The weird thing was that my 1-tenth to 2-tenth transition only lasted about 4-seconds (counts), and the 7 to 8 tenth transition was only 3. The 8 to 9 tenth time lasted a full 8-seconds...most of the rest were spot-on 6-seconds. This just struck me as odd, that a digital counting device could be so non-linear (though repeatable).
Last edited by PKellyMc; Jun 23, 2010 at 04:52 AM.
I checked my '10 RKC with a GPS and found the speedometer was reading 5% high. If it's any consolation, my Honda VTX read 10% high. You'd think they could put an accurate speedometer in these things.
Been covered several times on the forum if you search. It's a mechanical device and has to have some tolerance built in. The law says a speedo cannot read slower than travel speed, but it can read faster. Because of this the tolerance is something like +5%, -0%, allowing it to read faster, never slower. If you have a close tolerance speedo, you could be close to dead on. If it's outer limits on the tolerance it could vary at least 5%, maybe more depending on the spec.
From: PacNW; Beacon of Conservatism in a Sea of Liberals.......AZ Snowbird; Just another Conservative
Gotta disagree with the odometer being a mechanical device...LCD, no cable/worm-gear unit driven by the front wheel.

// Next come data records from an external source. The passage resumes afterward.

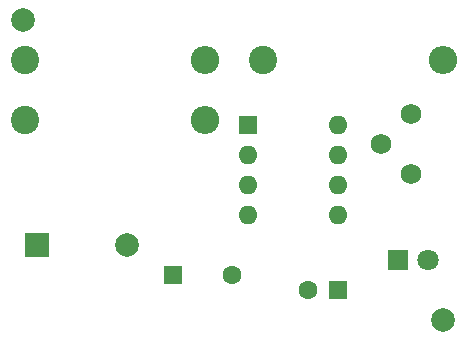
<source format=gtl>
G04 #@! TF.GenerationSoftware,KiCad,Pcbnew,5.1.5+dfsg1-2build2*
G04 #@! TF.CreationDate,2021-07-21T17:56:19+05:30*
G04 #@! TF.ProjectId,tank_full_indicator,74616e6b-5f66-4756-9c6c-5f696e646963,rev?*
G04 #@! TF.SameCoordinates,Original*
G04 #@! TF.FileFunction,Copper,L1,Top*
G04 #@! TF.FilePolarity,Positive*
%FSLAX46Y46*%
G04 Gerber Fmt 4.6, Leading zero omitted, Abs format (unit mm)*
G04 Created by KiCad (PCBNEW 5.1.5+dfsg1-2build2) date 2021-07-21 17:56:19*
%MOMM*%
%LPD*%
G04 APERTURE LIST*
%ADD10R,1.800000X1.800000*%
%ADD11C,1.800000*%
%ADD12R,1.600000X1.600000*%
%ADD13O,1.600000X1.600000*%
%ADD14R,2.000000X2.000000*%
%ADD15C,2.000000*%
%ADD16C,1.600000*%
%ADD17C,2.400000*%
%ADD18O,2.400000X2.400000*%
%ADD19C,1.750000*%
G04 APERTURE END LIST*
D10*
X162560000Y-101600000D03*
D11*
X165100000Y-101600000D03*
D12*
X149860000Y-90170000D03*
D13*
X157480000Y-97790000D03*
X149860000Y-92710000D03*
X157480000Y-95250000D03*
X149860000Y-95250000D03*
X157480000Y-92710000D03*
X149860000Y-97790000D03*
X157480000Y-90170000D03*
D14*
X132015001Y-100330000D03*
D15*
X139615001Y-100330000D03*
D12*
X157480000Y-104140000D03*
D16*
X154980000Y-104140000D03*
D12*
X143510000Y-102870000D03*
D16*
X148510000Y-102870000D03*
D17*
X131015001Y-84625001D03*
D18*
X146255001Y-84625001D03*
X146255001Y-89775001D03*
D17*
X131015001Y-89775001D03*
X151130000Y-84625001D03*
D18*
X166370000Y-84625001D03*
D19*
X163705001Y-89245001D03*
X161165001Y-91785001D03*
X163705001Y-94325001D03*
D15*
X130810000Y-81280000D03*
X166370000Y-106680000D03*
M02*

</source>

I'm not concerned with the speedo reading faster than actual; my Wide Glide is the same. My point of concern was the discrepancy between the length of time (or number of pulses from whatever speedo sensor) between tenth-of-mile transitions when holding a steady speed.
Just never mind...I'm even starting to sound ridiculous to myself now.
Last edited by PKellyMc; Jun 23, 2010 at 05:05 AM.